> [Task directions]:
Only the lines that hold "back" should be in the answer, each copied from the data below.

[Saved data entries]

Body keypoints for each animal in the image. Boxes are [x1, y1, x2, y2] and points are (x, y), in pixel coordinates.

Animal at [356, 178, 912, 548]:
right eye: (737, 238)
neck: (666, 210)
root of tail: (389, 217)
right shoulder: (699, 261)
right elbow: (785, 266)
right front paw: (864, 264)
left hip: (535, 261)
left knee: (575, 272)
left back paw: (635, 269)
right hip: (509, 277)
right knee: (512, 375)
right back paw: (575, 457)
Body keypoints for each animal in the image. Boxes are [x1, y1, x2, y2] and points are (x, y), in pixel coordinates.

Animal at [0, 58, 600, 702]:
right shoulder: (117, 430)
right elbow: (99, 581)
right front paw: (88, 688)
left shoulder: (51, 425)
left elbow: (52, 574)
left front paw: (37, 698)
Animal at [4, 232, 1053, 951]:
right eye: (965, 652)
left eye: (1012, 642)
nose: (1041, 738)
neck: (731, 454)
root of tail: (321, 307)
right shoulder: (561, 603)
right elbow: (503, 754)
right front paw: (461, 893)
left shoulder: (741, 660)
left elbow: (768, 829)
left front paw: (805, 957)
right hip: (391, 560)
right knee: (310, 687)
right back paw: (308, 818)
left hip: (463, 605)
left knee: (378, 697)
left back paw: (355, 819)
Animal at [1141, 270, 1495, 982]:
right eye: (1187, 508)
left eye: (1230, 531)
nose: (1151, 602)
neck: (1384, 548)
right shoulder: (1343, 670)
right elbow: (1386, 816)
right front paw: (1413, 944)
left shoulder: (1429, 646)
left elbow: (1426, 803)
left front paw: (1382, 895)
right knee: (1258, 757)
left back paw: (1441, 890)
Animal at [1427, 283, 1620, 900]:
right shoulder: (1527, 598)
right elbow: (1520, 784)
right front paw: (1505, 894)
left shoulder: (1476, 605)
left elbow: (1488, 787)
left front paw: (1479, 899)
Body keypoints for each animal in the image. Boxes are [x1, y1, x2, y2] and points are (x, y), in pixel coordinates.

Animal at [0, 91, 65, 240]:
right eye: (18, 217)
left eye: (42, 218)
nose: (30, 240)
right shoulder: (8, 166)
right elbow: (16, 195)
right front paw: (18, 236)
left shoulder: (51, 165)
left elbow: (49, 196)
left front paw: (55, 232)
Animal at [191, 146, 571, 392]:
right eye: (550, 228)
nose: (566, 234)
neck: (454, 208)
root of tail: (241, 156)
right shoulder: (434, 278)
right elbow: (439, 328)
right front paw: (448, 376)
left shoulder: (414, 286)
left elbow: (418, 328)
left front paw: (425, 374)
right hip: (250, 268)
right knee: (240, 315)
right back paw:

> [Worked solution]:
left back paw: (635, 269)
right back paw: (575, 457)
right back paw: (308, 818)
left back paw: (355, 819)
left back paw: (1441, 890)
right back paw:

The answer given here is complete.